The corresponding increase in urine MAC levels in the high urine C5a samples suggests that the resulting C5b fragment is capable of combining with C6-C9 to form MAC. Alternatively, high urine C5a levels may drive increased tissue damage at flare that leads to more complement activation and subsequent MAC formation. There is evidence for such a pathogenic consequence, with the high urine C5a levels being associated with more proteinuria and higher serum creatinine levels (lower glomerular filtration rate).

These findings also have implications as to the site of complement activation. Plasma levels of C5a did not change during the LN flare interval, but interpreting this is difficult, as C5a is approximately 10 to 11 kDa and positively charged, and any C5a formed in the circulation may be freely filtered into the urine. However, plasma MAC levels also did not change and, at a molecular weight of more than 1000 kDa, any MAC formed in the circulation would likely not be readily filtered even during proteinuric states, indicating that the increases in urine C5a and MAC indeed represent intrarenal complement activation.

The results of this study do not show casualty between the 2404G>A C5 polymorphism and LN onset (in blacks) or high levels of C5a at LN flare. These associations may be due to other variations in genes proximal to the C5 gene that linked to the 2404G>A polymorphism. One such candidate is the gene for tumor necrosis factor receptor associated factor 1 (TRAF1), which is an important in mediating tumor necrosis factor alpha signaling. In fact, studies have identified a TRAF1/C5 locus (rs10818488) being associated with lupus in some, but not all, studies, as recently reported in a meta-analysis. Importantly, this TRAF/C5 haplotype block does not contain the 2404G>A polymorphism, and so does not account for the associations shown in the current study. Nevertheless, until causality is shown, other proximal genetic variation that may be causal should be considered.
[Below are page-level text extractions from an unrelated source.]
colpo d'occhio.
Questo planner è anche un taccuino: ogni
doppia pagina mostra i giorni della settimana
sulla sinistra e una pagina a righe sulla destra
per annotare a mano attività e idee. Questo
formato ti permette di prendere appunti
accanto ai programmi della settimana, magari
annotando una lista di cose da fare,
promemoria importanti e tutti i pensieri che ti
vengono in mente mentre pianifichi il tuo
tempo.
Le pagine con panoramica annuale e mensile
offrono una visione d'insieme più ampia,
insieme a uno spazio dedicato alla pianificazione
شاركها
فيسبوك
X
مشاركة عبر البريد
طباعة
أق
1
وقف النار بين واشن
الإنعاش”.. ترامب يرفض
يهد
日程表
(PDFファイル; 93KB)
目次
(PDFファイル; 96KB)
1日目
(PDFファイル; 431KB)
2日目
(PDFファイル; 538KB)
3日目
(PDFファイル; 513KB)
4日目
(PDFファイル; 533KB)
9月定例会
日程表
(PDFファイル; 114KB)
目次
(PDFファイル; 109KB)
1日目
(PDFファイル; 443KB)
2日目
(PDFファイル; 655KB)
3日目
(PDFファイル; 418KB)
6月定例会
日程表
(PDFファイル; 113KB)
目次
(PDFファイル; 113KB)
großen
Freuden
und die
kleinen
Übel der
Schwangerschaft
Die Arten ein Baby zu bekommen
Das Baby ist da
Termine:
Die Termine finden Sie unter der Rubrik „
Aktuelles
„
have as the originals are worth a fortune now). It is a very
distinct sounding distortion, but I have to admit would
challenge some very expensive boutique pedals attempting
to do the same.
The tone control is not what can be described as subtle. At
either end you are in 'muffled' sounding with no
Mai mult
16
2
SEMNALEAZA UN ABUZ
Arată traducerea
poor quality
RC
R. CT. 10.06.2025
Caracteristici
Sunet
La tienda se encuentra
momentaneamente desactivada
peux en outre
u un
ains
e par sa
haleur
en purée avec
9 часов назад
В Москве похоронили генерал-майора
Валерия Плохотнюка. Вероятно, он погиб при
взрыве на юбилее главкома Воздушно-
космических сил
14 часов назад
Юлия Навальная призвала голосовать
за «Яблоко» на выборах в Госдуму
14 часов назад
In summary, the present study implicates the C5 2404G allele that is associated with enhanced elastase-sensitive C5a-like production as an important contributor in the pathogenesis of LN, both as a risk factor for LN onset in black lupus patients, and as a driver of high urine C5a levels and MAC levels at the time of LN flare that appear to be local and are associated with more severe LN flare. That this occurred in only approximately 25% of the LN flares in patients with the 2404-GG genotype indicates that whatever protease is cleaving this C5 variant, its involvement is sporadic. Identifying this protease along with determining the 2404G>A genotype of LN patients may be an important screening tool for determining in whom complement-based therapies, and the target of those therapies, is warranted.

Disclosure

JAT is a consultant for Alexion Pharmaceuticals.

BHR is a consultant for Alexion Pharmaceuticals, Aurinia, Callidatis, Chemocentryx, Retrophin, Novartis, Morphosys, EMD Serono, Bristol Myers Squibb, Janssen, Astra Zenica, and Omeros. The remaining authors have nothing to disclose.